(EXTRACTED DATA Opens)
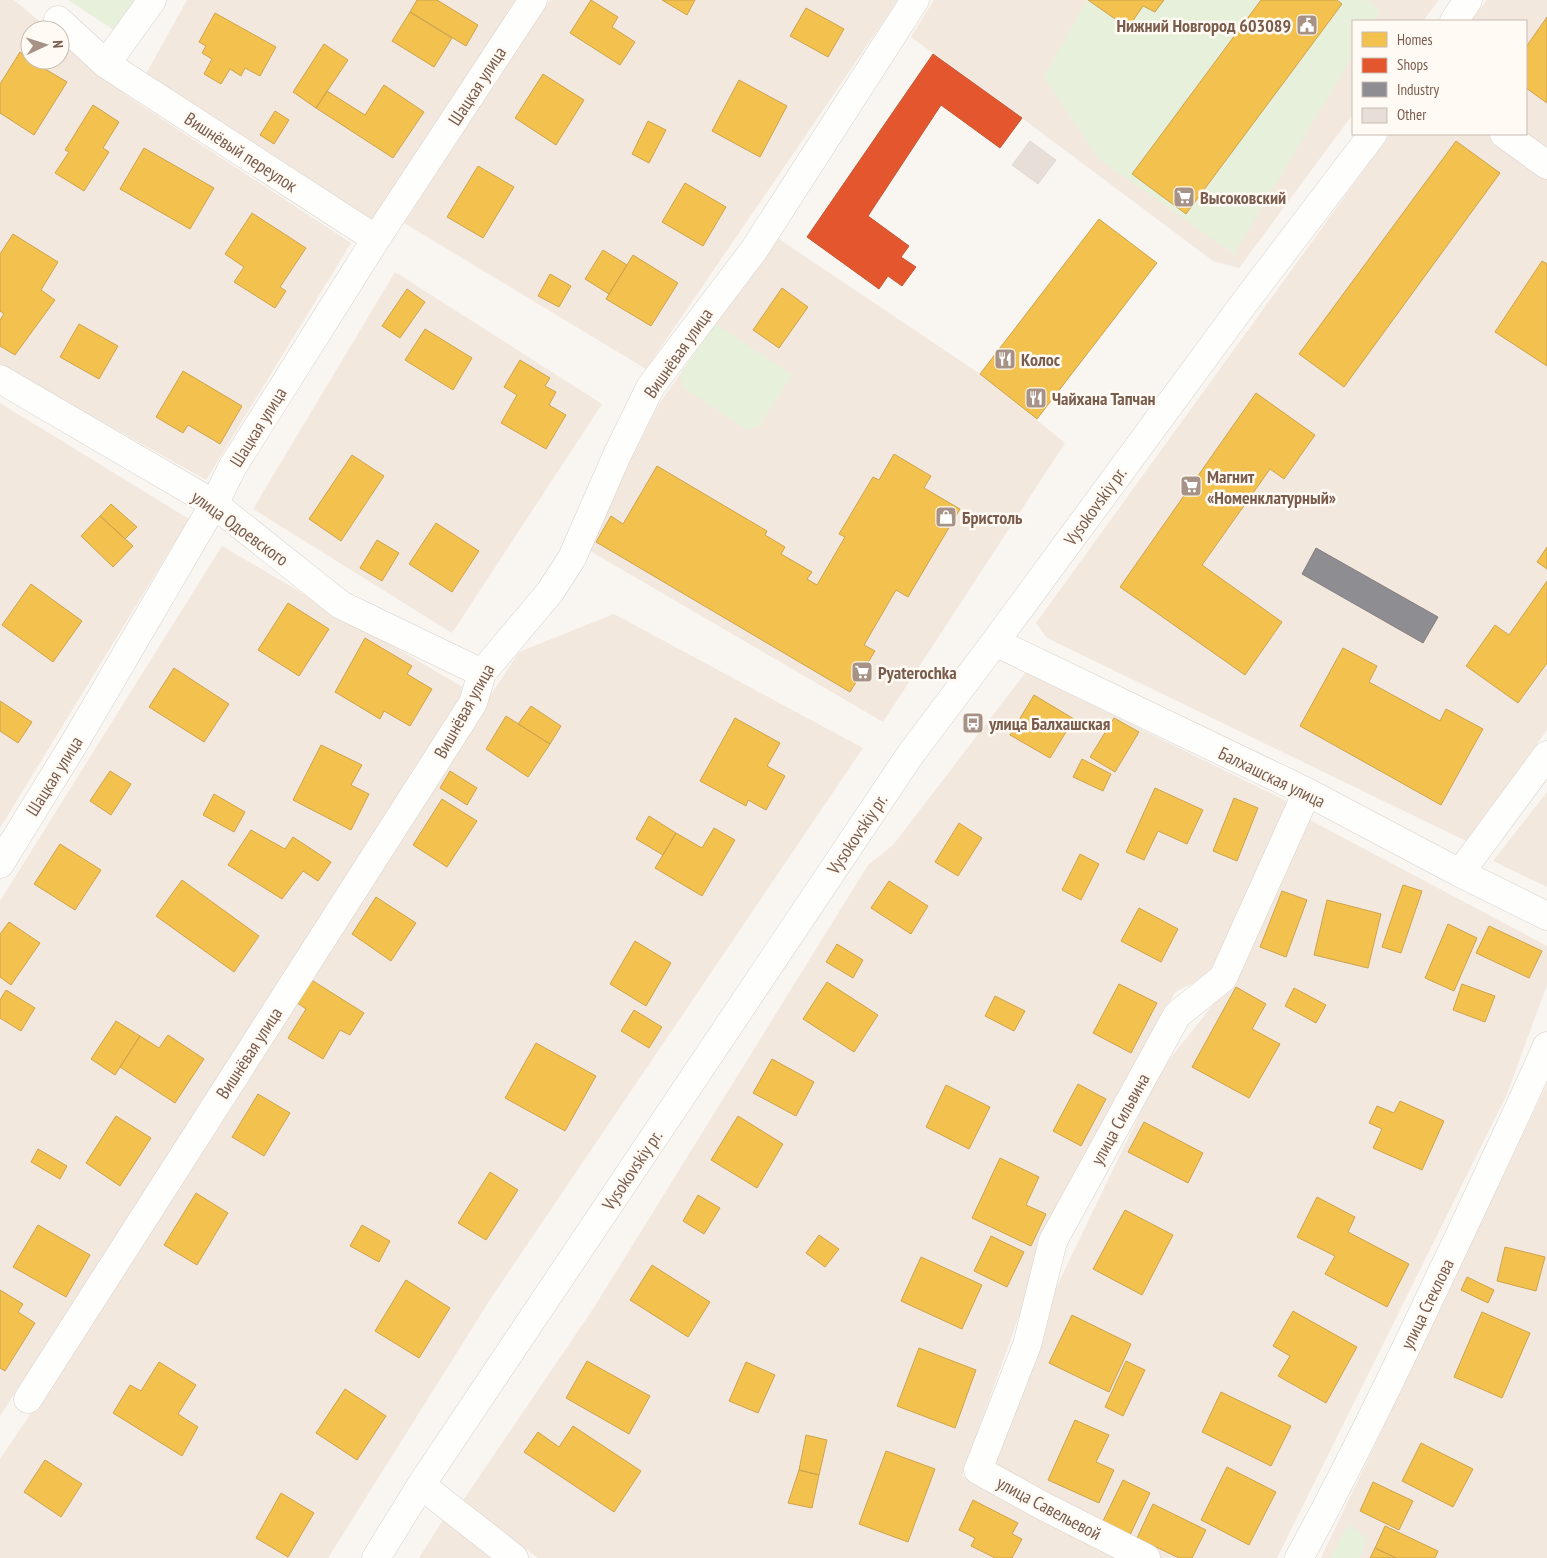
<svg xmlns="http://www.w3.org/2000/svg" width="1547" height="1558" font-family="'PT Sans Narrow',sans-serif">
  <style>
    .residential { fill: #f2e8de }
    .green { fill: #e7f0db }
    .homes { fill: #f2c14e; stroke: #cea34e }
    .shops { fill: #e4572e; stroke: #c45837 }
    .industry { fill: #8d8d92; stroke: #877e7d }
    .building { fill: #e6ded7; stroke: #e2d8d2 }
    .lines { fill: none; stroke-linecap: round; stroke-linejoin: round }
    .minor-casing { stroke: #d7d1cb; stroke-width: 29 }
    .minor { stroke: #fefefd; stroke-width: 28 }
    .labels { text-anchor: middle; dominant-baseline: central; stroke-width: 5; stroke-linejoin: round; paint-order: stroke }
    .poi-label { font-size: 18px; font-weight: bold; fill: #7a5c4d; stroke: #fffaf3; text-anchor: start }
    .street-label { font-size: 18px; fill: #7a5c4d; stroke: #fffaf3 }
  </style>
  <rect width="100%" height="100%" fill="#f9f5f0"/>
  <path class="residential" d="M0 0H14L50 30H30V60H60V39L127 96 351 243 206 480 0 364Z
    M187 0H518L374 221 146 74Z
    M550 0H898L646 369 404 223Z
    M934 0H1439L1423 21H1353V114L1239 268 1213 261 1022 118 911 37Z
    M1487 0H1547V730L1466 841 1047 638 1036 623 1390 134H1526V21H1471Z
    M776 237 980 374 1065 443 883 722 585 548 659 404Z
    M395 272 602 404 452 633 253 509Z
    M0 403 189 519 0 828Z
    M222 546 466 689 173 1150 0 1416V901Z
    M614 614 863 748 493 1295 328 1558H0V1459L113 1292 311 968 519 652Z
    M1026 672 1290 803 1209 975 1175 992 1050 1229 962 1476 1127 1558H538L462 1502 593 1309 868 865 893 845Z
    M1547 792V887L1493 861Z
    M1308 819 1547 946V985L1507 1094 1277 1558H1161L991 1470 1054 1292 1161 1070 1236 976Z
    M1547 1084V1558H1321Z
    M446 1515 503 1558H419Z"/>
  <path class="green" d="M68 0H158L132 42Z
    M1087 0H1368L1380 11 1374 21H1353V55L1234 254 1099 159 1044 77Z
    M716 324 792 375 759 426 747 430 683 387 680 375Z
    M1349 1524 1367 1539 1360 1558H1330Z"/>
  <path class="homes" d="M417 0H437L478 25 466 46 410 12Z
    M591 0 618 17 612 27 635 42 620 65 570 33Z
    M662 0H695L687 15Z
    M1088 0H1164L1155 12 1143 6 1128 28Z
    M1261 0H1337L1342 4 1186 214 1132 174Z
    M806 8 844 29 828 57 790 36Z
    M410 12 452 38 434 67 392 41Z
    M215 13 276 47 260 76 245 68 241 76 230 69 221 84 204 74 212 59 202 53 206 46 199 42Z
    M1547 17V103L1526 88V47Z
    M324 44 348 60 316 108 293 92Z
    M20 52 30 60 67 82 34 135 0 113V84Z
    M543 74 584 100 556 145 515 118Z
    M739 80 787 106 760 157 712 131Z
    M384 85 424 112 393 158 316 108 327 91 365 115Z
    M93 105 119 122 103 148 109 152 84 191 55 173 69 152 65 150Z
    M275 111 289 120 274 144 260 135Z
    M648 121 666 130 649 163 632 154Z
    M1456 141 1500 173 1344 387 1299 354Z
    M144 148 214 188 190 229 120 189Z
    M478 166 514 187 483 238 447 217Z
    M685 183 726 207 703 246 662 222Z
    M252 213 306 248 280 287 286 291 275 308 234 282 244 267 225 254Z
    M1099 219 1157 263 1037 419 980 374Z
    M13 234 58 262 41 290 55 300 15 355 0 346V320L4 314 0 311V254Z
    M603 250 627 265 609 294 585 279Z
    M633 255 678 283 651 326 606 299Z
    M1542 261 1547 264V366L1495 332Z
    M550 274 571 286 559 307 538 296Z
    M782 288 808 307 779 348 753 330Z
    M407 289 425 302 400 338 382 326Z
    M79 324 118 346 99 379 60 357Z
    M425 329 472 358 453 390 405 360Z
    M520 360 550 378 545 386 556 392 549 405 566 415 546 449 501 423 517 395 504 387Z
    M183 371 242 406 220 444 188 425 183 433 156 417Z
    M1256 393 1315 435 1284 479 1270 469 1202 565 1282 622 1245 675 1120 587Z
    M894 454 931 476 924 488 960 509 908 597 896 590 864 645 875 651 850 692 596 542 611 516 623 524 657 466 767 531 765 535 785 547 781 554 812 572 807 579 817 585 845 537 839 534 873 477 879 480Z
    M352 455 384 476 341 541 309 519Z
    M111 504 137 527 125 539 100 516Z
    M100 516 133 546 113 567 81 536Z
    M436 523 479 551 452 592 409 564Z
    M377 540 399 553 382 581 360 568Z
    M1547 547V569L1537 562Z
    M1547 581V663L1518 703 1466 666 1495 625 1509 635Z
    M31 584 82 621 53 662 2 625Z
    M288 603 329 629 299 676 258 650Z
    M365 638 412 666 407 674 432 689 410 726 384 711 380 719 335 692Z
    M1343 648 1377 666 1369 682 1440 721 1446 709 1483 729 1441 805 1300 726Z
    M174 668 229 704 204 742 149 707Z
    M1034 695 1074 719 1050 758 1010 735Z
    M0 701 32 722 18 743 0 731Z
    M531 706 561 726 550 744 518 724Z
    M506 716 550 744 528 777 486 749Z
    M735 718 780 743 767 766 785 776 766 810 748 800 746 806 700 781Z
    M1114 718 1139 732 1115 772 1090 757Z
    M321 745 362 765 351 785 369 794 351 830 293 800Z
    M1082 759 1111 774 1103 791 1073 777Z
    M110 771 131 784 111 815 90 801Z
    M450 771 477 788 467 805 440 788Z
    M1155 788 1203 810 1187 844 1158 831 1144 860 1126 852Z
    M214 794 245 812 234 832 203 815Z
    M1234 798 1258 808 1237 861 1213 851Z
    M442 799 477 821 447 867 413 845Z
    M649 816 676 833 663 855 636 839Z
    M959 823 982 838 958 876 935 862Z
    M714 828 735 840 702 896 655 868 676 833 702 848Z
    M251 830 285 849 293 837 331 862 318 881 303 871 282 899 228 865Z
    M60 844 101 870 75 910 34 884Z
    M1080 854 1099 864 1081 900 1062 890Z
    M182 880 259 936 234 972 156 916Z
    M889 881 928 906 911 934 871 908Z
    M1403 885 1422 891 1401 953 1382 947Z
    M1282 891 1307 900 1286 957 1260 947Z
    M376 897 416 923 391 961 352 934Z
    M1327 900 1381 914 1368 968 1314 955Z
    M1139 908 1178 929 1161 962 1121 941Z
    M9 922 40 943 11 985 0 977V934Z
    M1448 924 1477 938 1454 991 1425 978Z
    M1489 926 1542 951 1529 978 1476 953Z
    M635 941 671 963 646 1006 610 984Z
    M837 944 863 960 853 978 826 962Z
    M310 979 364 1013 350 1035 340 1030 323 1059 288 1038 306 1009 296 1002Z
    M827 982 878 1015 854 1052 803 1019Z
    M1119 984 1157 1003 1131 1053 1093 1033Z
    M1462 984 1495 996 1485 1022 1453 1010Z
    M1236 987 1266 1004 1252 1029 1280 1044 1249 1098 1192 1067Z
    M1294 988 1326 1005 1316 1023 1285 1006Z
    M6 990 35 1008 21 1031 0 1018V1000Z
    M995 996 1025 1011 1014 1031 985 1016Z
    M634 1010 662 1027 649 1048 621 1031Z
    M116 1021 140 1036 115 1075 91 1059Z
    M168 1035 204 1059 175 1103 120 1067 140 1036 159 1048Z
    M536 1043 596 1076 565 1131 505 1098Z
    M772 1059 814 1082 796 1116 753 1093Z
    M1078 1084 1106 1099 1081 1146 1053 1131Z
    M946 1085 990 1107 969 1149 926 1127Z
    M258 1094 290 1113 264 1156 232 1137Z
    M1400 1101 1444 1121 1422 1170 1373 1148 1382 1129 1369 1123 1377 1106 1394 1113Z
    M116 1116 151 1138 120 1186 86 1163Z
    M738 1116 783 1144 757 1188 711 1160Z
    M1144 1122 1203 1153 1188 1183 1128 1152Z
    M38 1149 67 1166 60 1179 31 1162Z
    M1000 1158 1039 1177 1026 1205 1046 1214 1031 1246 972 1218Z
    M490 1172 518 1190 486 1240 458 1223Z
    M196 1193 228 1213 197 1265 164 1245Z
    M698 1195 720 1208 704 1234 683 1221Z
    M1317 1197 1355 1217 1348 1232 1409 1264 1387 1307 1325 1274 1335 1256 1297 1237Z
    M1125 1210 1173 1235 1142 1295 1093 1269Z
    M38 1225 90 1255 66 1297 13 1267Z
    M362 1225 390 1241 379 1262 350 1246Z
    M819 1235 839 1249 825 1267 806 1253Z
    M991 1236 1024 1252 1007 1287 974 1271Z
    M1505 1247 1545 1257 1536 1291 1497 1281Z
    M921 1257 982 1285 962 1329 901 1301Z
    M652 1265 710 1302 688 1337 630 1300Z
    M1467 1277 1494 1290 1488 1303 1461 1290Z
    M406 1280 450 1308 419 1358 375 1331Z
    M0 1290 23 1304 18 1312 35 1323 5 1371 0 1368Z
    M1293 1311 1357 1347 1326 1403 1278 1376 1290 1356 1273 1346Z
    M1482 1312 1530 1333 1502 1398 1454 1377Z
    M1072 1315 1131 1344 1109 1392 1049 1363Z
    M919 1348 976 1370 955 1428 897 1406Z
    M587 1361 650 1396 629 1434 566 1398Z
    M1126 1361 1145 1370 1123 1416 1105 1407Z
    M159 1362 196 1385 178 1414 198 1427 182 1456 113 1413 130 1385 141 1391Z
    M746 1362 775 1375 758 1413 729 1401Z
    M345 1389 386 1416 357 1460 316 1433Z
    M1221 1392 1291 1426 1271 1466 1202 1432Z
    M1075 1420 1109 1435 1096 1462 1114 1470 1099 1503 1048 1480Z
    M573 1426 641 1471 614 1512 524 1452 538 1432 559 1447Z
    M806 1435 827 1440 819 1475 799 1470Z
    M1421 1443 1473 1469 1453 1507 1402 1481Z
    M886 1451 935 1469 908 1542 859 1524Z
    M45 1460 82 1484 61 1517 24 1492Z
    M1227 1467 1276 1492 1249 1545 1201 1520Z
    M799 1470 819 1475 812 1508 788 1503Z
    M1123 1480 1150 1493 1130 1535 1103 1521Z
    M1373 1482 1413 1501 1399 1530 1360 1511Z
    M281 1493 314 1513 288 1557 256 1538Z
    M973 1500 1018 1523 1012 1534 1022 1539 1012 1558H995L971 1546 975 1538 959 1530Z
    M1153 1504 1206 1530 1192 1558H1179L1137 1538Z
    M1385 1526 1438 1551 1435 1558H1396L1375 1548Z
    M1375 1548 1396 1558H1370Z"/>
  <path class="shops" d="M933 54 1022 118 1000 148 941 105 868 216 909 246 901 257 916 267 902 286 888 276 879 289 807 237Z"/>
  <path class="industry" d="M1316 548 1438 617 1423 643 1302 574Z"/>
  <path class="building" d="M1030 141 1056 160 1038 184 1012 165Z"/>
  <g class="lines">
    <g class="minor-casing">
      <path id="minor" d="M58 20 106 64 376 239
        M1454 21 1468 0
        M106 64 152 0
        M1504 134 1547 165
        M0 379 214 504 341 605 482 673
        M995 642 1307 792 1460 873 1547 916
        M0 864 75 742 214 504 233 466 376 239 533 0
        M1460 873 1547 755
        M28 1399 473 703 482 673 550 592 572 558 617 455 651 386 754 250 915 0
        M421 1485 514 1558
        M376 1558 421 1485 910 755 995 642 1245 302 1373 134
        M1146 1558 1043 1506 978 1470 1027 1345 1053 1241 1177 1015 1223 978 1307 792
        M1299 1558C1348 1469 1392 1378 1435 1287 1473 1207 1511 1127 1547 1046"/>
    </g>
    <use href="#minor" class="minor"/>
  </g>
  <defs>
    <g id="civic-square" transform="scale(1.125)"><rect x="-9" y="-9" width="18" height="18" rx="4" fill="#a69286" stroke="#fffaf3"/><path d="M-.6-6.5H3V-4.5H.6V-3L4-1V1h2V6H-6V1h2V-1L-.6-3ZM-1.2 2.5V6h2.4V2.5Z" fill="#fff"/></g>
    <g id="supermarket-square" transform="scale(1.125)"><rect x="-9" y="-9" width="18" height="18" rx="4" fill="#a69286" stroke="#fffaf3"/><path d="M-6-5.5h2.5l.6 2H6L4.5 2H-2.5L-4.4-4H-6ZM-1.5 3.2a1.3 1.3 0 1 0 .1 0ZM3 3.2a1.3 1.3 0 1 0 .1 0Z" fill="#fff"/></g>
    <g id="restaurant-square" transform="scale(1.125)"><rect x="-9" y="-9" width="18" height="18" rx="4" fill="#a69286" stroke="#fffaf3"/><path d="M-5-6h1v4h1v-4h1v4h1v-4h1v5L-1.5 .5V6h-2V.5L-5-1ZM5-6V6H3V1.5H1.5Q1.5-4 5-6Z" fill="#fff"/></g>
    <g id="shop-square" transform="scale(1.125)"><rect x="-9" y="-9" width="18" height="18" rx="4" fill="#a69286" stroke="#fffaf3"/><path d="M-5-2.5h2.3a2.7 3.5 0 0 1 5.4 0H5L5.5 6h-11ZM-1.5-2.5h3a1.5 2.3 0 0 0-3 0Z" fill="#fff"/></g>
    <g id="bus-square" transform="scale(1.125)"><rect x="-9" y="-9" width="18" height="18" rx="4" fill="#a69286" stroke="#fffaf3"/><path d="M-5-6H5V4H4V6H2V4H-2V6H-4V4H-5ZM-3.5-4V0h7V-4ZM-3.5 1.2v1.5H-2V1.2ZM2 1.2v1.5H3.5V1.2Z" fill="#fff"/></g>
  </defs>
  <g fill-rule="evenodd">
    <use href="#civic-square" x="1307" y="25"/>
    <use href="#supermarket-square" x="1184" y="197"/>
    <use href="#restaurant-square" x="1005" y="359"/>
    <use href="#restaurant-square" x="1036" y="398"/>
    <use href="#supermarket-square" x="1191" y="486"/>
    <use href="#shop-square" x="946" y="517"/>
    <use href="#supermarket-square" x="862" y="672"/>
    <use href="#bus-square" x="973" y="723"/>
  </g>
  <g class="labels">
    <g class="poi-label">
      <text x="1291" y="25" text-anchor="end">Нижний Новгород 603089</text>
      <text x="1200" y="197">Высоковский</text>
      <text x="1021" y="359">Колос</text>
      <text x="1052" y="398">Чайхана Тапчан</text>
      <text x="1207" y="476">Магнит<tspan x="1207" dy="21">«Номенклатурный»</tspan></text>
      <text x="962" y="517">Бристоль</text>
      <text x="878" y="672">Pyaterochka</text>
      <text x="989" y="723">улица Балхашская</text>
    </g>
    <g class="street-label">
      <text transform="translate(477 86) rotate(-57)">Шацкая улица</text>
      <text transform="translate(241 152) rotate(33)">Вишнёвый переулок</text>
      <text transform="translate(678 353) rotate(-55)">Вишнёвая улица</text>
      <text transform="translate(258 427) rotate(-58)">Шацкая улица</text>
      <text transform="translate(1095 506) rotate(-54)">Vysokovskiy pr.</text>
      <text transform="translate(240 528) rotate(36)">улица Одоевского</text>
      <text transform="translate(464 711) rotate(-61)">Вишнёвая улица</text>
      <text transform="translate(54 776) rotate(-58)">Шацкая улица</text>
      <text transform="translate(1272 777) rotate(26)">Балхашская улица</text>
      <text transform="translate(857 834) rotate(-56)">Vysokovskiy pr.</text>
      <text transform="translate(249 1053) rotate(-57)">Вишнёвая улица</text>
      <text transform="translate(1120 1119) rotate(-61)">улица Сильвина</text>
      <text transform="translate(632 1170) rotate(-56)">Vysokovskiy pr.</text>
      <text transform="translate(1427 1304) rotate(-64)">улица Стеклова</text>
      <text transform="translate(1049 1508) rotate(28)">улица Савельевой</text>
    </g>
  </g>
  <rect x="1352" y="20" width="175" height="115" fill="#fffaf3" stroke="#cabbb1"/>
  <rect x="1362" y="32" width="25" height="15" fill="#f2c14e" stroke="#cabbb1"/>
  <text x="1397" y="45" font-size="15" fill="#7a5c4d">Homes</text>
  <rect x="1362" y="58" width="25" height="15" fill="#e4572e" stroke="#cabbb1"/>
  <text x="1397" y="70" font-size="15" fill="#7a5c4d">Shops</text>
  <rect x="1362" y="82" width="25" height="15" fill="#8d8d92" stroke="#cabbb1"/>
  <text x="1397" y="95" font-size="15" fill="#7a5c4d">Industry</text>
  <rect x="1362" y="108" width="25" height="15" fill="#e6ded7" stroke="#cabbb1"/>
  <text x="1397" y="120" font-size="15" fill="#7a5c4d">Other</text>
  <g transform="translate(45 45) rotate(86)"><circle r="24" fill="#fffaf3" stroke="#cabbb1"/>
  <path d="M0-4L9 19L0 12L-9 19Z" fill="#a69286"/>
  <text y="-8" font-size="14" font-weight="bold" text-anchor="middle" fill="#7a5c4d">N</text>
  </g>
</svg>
(EXTRACTED DATA Closes)
*TASK TO CARRY OUT:*
The result should be every line that contains "lines", copied from the entries.

*RESULT OF THIS EXERCISE:*
    .lines { fill: none; stroke-linecap: round; stroke-linejoin: round }
  <g class="lines">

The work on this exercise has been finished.